[Materials provided — start]

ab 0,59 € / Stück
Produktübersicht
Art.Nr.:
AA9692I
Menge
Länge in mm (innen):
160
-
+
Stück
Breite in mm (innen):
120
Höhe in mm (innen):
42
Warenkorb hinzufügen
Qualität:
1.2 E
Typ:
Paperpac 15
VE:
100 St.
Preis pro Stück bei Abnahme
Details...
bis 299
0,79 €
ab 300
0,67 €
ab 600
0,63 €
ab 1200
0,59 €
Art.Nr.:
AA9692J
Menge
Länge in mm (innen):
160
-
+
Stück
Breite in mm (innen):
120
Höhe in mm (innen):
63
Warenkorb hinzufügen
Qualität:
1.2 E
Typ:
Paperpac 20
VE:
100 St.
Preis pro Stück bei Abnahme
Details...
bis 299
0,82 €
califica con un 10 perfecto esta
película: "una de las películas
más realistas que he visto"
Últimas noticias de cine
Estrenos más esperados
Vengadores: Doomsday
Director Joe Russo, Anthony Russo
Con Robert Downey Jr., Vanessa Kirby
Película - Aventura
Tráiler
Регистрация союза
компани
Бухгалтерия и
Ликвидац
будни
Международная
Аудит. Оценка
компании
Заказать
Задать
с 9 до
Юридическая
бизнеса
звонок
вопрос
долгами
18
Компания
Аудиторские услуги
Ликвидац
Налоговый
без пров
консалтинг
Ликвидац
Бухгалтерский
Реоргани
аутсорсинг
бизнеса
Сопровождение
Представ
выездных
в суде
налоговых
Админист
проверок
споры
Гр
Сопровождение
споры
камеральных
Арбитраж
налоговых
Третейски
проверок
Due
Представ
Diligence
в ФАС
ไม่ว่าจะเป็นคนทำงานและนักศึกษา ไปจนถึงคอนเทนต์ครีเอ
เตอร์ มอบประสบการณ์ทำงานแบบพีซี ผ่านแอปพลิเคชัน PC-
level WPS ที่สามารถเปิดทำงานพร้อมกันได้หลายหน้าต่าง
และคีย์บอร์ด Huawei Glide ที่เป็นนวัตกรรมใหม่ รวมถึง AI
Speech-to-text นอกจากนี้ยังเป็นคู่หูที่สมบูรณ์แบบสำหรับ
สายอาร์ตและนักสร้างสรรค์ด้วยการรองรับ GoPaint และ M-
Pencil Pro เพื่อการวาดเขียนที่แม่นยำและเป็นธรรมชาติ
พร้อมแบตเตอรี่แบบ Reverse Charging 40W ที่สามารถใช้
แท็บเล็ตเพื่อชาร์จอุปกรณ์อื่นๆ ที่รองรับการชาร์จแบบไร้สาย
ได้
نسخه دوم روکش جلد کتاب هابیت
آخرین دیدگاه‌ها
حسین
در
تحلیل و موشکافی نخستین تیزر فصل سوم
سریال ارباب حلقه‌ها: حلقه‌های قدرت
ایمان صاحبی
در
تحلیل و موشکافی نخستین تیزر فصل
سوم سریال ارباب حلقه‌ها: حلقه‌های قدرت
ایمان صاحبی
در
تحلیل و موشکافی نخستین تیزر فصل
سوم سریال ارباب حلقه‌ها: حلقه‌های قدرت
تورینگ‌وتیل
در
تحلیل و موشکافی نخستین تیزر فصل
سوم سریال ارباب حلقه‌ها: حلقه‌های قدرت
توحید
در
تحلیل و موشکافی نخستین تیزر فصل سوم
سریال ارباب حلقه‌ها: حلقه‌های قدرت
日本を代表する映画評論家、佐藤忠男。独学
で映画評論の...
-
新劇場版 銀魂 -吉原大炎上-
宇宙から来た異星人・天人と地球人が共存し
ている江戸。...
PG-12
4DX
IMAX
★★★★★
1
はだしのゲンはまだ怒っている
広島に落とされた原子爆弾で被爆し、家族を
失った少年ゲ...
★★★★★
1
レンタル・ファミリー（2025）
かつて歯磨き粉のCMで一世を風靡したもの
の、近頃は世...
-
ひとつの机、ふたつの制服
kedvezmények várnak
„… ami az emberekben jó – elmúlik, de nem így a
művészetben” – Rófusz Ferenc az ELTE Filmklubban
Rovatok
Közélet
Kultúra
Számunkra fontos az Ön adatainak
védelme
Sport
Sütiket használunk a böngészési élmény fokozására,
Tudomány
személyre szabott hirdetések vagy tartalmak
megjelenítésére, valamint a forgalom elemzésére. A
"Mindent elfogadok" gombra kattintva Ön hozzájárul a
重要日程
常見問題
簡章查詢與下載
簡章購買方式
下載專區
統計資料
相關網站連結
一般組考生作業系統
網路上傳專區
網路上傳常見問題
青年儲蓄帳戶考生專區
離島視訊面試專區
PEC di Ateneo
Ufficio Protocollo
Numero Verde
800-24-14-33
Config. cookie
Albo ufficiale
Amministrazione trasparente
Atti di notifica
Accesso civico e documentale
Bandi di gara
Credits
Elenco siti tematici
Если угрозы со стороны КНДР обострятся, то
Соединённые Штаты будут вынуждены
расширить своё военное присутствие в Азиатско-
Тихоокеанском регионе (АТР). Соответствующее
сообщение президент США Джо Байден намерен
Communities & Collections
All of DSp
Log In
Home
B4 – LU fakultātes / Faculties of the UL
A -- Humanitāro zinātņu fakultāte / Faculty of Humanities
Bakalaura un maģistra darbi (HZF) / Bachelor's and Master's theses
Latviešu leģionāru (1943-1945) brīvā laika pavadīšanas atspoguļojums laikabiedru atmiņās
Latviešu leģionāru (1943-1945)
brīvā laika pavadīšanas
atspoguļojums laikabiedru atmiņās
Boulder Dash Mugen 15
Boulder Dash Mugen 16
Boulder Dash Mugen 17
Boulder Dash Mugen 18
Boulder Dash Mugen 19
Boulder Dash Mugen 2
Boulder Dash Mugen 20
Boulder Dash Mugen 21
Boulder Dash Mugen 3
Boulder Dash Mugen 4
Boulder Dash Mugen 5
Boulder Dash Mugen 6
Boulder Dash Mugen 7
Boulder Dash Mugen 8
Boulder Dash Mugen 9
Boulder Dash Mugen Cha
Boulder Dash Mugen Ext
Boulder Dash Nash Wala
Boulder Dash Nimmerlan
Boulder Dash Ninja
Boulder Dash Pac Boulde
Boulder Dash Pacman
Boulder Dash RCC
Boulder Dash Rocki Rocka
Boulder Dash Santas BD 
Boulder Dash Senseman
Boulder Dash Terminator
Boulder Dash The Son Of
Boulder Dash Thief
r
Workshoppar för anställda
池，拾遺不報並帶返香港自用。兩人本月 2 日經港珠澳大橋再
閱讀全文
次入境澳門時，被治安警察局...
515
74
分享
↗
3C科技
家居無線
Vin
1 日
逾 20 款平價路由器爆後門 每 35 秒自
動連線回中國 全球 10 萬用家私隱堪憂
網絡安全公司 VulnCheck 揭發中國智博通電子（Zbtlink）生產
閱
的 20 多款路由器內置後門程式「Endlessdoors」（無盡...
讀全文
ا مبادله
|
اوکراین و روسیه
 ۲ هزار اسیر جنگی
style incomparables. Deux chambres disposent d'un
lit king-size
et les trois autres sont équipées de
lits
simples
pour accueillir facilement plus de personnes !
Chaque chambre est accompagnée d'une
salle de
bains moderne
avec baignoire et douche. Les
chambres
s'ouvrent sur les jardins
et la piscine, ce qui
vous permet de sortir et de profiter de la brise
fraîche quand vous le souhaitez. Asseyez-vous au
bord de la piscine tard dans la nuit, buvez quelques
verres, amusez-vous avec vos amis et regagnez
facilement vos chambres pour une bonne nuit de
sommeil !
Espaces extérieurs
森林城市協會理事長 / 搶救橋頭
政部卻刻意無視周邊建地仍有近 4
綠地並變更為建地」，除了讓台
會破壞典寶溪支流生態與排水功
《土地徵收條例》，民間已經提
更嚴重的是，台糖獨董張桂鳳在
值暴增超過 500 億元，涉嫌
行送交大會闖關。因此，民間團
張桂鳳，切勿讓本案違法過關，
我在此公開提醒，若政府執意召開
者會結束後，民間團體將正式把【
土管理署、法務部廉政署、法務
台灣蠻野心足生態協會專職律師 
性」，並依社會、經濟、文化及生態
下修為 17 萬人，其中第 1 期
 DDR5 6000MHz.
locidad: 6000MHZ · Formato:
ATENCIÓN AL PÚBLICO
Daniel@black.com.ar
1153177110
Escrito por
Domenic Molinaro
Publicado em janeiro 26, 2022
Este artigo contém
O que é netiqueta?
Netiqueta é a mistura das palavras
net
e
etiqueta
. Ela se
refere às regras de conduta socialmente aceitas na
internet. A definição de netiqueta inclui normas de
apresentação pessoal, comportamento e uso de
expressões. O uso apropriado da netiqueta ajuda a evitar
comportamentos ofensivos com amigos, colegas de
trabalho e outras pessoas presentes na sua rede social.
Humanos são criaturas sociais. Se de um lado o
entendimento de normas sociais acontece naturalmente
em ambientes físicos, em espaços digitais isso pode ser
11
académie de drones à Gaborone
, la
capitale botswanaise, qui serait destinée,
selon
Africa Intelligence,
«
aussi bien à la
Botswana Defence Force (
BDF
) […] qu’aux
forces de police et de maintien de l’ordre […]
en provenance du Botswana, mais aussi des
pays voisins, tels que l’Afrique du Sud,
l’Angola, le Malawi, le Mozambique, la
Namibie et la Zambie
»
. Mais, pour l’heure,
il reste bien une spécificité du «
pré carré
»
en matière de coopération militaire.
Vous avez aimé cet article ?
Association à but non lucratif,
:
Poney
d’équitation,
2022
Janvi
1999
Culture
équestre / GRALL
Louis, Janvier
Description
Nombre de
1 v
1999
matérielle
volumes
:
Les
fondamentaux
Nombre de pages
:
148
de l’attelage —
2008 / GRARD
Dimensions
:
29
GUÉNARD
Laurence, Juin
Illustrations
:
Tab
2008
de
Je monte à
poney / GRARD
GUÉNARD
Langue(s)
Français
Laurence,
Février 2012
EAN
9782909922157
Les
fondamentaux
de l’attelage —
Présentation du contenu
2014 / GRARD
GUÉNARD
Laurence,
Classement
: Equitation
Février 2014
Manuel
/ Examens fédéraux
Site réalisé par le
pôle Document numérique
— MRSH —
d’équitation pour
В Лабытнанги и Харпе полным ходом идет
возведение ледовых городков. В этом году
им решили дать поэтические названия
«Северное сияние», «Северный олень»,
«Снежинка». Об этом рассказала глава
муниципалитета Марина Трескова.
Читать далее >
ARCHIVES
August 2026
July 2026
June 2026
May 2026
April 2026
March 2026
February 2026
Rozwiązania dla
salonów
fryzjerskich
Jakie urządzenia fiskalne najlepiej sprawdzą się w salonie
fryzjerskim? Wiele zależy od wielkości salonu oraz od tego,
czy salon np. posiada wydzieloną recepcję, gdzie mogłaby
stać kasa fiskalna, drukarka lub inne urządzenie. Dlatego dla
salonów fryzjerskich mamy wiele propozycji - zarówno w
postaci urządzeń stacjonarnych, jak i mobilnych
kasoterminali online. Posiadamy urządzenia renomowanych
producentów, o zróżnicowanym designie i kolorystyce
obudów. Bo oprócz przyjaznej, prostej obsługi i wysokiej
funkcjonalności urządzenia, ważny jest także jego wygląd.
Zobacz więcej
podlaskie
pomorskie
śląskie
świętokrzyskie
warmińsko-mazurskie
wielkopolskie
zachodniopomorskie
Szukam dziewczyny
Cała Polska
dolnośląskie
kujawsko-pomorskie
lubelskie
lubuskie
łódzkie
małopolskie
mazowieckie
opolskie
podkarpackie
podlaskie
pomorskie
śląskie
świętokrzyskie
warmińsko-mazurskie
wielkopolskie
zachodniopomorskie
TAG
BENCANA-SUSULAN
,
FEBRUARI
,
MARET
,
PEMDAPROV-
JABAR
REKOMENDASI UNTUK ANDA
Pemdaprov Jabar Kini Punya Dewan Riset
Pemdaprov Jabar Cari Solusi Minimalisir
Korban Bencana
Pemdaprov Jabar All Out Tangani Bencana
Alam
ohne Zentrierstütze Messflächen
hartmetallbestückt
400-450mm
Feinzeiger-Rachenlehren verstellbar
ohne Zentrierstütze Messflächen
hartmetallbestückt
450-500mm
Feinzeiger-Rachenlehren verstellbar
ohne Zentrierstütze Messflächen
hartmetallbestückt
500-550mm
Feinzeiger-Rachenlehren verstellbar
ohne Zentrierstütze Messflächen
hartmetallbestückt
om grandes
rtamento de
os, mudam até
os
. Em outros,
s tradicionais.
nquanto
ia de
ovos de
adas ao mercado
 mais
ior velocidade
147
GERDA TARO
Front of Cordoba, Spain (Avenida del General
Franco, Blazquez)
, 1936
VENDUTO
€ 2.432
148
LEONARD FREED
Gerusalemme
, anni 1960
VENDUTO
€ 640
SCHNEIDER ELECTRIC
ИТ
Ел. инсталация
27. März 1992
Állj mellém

[Materials provided — finish]

#### [Problem description]
Of all the entries above, output exactly the lines between the one holding "池，拾遺不報並帶返香港自用。兩人本月 2 日經港珠澳大橋再" and the one holding "۲ هزار اسیر جنگی", inclusive.

#### [Answer for this exercise]
池，拾遺不報並帶返香港自用。兩人本月 2 日經港珠澳大橋再
閱讀全文
次入境澳門時，被治安警察局...
515
74
分享
↗
3C科技
家居無線
Vin
1 日
逾 20 款平價路由器爆後門 每 35 秒自
動連線回中國 全球 10 萬用家私隱堪憂
網絡安全公司 VulnCheck 揭發中國智博通電子（Zbtlink）生產
閱
的 20 多款路由器內置後門程式「Endlessdoors」（無盡...
讀全文
ا مبادله
|
اوکراین و روسیه
 ۲ هزار اسیر جنگی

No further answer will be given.